LIBRI – Memoria nelle scuole, la ricetta di Corradini
«C’è un tempo per gettare sassi e un tempo per raccoglierli», si legge in un noto passaggio del Qohelet. Per l’ebraista e scrittore Matteo Corradini, fare Memoria è soprattutto questo: «Raccogliere sassi». E far sì che si depositino nella coscienza dei giovani, ai quali l’autore ha dedicato molti libri.
Il suo ultimo Noi siamo Memoria (ed. Erickson – presentato il 16 gennaio alle 18.00 presso la Comunità ebraica di Firenze) è un compendio di didattica per insegnanti, con percorsi su ebraismo e Shoah rivolti alla scuola secondaria (una precedente opera dello stesso filone era dedicata alle scuole elementari).
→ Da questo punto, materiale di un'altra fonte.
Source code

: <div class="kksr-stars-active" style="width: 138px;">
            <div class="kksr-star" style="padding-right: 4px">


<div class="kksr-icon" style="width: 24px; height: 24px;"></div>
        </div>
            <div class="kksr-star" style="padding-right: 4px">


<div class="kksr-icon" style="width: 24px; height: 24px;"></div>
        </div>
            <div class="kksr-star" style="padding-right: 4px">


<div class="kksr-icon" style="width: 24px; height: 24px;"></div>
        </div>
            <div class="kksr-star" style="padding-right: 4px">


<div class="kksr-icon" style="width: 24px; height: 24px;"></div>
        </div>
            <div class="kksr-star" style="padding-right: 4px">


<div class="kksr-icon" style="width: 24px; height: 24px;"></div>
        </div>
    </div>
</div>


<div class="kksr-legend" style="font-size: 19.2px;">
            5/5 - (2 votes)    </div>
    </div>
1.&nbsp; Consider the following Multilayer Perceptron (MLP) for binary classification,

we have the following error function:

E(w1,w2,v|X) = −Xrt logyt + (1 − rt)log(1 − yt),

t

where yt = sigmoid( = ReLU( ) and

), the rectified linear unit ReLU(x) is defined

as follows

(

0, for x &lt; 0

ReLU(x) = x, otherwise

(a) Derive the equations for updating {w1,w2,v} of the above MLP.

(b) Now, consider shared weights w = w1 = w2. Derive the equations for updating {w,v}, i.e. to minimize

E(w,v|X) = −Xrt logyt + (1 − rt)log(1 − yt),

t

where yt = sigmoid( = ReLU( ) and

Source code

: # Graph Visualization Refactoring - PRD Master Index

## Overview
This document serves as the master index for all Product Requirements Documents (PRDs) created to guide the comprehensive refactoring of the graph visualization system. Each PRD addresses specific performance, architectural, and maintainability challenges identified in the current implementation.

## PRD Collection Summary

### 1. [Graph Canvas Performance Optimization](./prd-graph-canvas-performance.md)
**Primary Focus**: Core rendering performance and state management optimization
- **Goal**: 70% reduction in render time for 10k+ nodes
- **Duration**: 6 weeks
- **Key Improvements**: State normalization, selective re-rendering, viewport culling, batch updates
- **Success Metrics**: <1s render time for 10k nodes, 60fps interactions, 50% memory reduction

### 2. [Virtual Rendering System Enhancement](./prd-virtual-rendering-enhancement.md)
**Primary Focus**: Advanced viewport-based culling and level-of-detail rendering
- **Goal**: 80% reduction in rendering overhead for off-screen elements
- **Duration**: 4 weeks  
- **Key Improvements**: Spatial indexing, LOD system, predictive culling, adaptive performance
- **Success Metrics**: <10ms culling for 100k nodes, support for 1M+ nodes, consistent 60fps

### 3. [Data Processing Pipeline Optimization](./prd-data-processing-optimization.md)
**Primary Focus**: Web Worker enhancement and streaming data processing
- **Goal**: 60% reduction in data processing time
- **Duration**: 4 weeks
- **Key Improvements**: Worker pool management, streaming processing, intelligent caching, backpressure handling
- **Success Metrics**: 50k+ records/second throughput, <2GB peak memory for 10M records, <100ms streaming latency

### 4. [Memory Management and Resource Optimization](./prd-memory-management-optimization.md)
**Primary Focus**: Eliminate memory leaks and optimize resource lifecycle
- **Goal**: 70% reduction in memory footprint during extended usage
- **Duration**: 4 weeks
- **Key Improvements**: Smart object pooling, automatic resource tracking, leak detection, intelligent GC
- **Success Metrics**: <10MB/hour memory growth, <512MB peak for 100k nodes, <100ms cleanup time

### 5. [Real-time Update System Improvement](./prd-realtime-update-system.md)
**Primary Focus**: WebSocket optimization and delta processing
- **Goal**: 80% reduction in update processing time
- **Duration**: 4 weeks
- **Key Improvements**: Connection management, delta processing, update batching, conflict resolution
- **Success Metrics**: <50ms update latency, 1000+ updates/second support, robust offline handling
Per Corradini, per far sì che la Memoria lasci davvero un segno tra le nuove generazioni, non basta rievocare il baratro della persecuzione. È invece indispensabile guardare l’ebraismo “da vicino”, conoscerne storia, riti e momenti di passaggio. Ecco così che tra le attività proposte in classe si passa dall’organizzazione di una festa per la maggiorità religiosa di una ragazza (bat mitzvah) allo studio dell’alfabeto ebraico, perché nell’ebraismo l’alfabeto non è solo una «convenzione per rappresentare il linguaggio», ma anche stella polare dell’intera storia ebraica e una proiezione dei suoi «slanci e desideri».
E ancora, suggerisce l’ebraista ai docenti, sarebbe bene che nelle scuole si preparasse o perlomeno si assaporasse ogni tanto la challah, cogliendone anche in questo caso le simbologie profonde. Perché il pane del Sabato ebraico è un pane di «condivisione», valore supremo da presidiare e difendere in ambito educativo. C’è bisogno anche di queste nozioni, fa capire Corradini, affinché il Giorno della Memoria sia vissuto in pienezza e lontano da ogni celebrazione retorica ma che sia «un’occasione importante per rispettare le vittime, per fare comunità intorno a un appuntamento civile e per crescere come singoli e cittadini insieme».
Quanto al metodo su come trasmettere la Shoah a giovani talvolta distratti o poco interessati all’argomento, l’invito è a lavorare sulle domande «perché in un percorso sulla Shoah, la tendenza troppo spesso sembra essere quella di dare risposte». Suscitare domande è certo più complesso, riconosce l’autore, due volte vincitore del Premio Andersen (2018 e 2024), «ma significa accendere una curiosità dapprincipio, e in seguito una passione che potrà essere coltivata: non chiudere l’argomento, ma aprirlo alla ricerca personale e all’avvicinamento a una presa di posizione».
Lo scriveva d’altronde anche Elie Wiesel ne La notte: «Ogni domanda possiede una forza che la risposta non contiene più».